Her commitment to combating financial crimes has inspired other policymakers to join force in the long waging war to ec4bring down criminals. In a Monday update, Senator Warren was pleased to state that five senators have agreed to support the Digital Asset Anti-Money Laundering Act that addresses cryptocurrency risks.
US Policy Makers Seeks to Regulate Crypto Asset
Senator Warren formulated the bill in collaboration with other regulators. A review of the proposed legislation demonstrated that Senator Warren and her colleague seek to regulate the crypto industry adequately.
Therefore, to ensure that the crypto sector is safe and secure, Warren and her ally suggested extending the Bank Secrecy Act to the digital industry. This development indicates that if Senator Warren’s bill is approved, all the crypto miners, digital assets service providers (DASPs), and token issuers operating in the US must comply with the Know Your Customers (KYC) requirements.
The proposal has undergone various regulatory review stages and has obliged Senator Warren to work closely with other lawmakers to persuade the Biden administration on the need to crack down illicit crypto activities.
In her ongoing campaign to convict the bad players looming in the crypto sector, other policymakers supported the Warren bill, including Senator Raphael Warnock, D-Md, Laphonza Butler. Also the Warren proposal for regulating digital assets was supported by Chris Van Hollen.
In a recent engagement with the Senate Banking Committee, the senators reviewed the US banking and financial affairs. The meeting also discussed the impact of emerging technologies such as crypto and blockchain on the financial industry.
Senator Elizabeth Warren’s Bill Receives Support from Other Law Makers
The committee deliberated on the policies that would support the crypto industry’s growth. After meaningful discussion with critical policymakers and top-level executives in the financial sector, Senator John Hickenlooper, D-N.M., Ben Ray Lujan, and D-Colo agreed to support Warren’s bill.

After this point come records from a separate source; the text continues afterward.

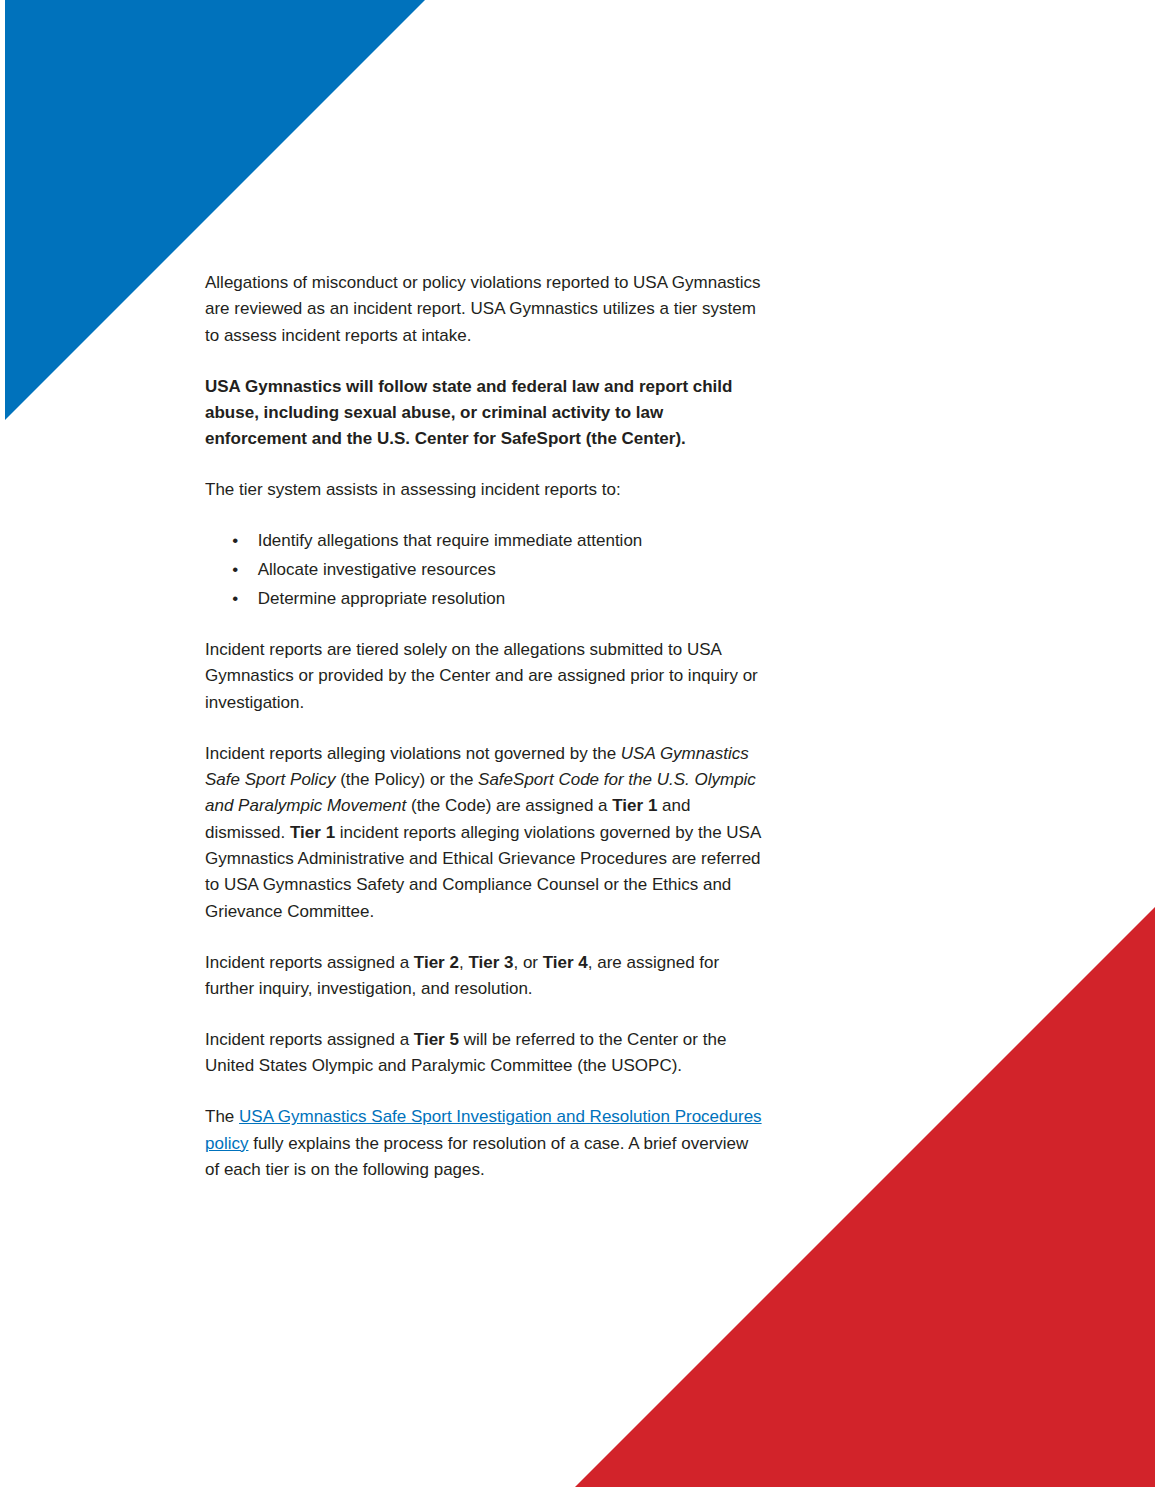Allegations of misconduct or policy violations reported to USA Gymnastics are reviewed as an incident report. USA Gymnastics utilizes a tier system to assess incident reports at intake.
USA Gymnastics will follow state and federal law and report child abuse, including sexual abuse, or criminal activity to law enforcement and the U.S. Center for SafeSport (the Center).
The tier system assists in assessing incident reports to:
Identify allegations that require immediate attention
Allocate investigative resources
Determine appropriate resolution
Incident reports are tiered solely on the allegations submitted to USA Gymnastics or provided by the Center and are assigned prior to inquiry or investigation.
Incident reports alleging violations not governed by the USA Gymnastics Safe Sport Policy (the Policy) or the SafeSport Code for the U.S. Olympic and Paralympic Movement (the Code) are assigned a Tier 1 and dismissed. Tier 1 incident reports alleging violations governed by the USA Gymnastics Administrative and Ethical Grievance Procedures are referred to USA Gymnastics Safety and Compliance Counsel or the Ethics and Grievance Committee.
Incident reports assigned a Tier 2, Tier 3, or Tier 4, are assigned for further inquiry, investigation, and resolution.
Incident reports assigned a Tier 5 will be referred to the Center or the United States Olympic and Paralymic Committee (the USOPC).
The USA Gymnastics Safe Sport Investigation and Resolution Procedures policy fully explains the process for resolution of a case. A brief overview of each tier is on the following pages.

A statement by Van Hollen revealed that inadequate regulation for crypto assets exposes America to potential risks. The Maryland Senator argued that following the recent turn of events where crypto has been used as an avenue for financing terrorist activities, drug trafficking, and tax breakers, it was important for the US to step up and enforce basic laws that address unlawful activities.

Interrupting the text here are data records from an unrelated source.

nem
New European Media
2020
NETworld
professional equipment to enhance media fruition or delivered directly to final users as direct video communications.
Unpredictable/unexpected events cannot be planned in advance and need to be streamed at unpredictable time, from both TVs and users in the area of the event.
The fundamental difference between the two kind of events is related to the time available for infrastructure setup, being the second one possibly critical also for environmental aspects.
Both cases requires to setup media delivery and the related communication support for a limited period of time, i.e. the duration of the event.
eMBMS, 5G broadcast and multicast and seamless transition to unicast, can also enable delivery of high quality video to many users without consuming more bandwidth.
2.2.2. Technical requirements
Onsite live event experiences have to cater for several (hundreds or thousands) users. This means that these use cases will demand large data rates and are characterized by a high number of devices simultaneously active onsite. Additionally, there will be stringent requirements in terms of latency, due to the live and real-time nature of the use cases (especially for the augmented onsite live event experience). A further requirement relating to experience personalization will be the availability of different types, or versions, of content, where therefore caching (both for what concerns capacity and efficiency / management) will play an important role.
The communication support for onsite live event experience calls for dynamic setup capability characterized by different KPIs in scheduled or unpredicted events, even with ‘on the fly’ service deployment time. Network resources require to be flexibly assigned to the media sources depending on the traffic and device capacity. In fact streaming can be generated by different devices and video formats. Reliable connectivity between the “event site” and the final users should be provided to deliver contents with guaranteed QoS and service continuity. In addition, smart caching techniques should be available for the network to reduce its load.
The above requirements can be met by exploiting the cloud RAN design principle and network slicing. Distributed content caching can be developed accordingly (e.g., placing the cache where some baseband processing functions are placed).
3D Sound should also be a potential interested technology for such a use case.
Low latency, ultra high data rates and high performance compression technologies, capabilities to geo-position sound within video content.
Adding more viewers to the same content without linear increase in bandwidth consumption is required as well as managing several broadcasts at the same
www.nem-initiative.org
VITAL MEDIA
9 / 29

Hollen admitted that with the ever-evolving nature of the crypto industry, it was important to enforce transparent crypto regulations. This development protects traditional banks and American investors from exploitative business activities.

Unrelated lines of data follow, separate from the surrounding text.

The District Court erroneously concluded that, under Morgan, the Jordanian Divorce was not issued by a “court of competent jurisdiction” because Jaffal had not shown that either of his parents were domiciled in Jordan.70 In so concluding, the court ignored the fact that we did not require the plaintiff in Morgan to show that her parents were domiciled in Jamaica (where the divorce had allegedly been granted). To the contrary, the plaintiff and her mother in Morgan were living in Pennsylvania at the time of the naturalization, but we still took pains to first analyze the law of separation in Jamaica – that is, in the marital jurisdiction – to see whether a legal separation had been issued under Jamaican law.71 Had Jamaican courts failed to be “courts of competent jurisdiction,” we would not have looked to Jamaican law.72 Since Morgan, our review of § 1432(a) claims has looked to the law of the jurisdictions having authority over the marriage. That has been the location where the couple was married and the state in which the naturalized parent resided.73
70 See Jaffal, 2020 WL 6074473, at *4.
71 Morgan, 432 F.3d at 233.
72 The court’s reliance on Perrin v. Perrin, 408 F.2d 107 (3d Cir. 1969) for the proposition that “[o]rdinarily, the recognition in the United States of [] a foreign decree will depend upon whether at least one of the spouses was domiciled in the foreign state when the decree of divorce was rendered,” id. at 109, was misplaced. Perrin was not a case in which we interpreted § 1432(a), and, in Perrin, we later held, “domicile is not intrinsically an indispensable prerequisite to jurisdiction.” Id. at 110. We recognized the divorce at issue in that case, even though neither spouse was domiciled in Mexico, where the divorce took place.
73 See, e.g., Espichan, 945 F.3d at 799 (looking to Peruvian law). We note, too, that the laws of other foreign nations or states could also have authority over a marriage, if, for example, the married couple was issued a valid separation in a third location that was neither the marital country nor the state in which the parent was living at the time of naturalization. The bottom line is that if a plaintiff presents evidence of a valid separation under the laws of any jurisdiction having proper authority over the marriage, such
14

The 64-year-old politician admitted that the rise of unlawful use of crypto has obliged the White House to focus on enforcing Anti-money laundering (AML) regulations and levying measures that prevent terrorist financing.
Importance of Comprehensive Regulation for Crypto Assets
Hollen recognized the pivotal role of Senator Warren in pushing for the implementation of new regulations for crypto assets. The anti-crypto Senator has regularly presented the bill in congressional hearings for the past few months.
Her intense campaigns have attracted the attention of other regulatory agencies. A few weeks ago, the Treasury Department granted the members of Congress legal power to bring down criminals in the crypto industry.
The Treasury orders were issued when Patrick McHenry, a House Financial Service Committee member, urged the Biden Administration to enforce the AML requirements for crypto assets. McHenry announced even though he would be seeking reelection in the next general election, it was important to implement advanced crypto regulations.
In his address, McHenry reviewed a bill that proposed regulating the stablecoins by the federal government. The proposed bills for crypto assets by Senator Warren and other bipartisan members created heated debates among market critics.
A recent X post demonstrated that US lawmakers focused more on apprehending bad actors rather than implementing effective strategies to support the growth of the digital industry.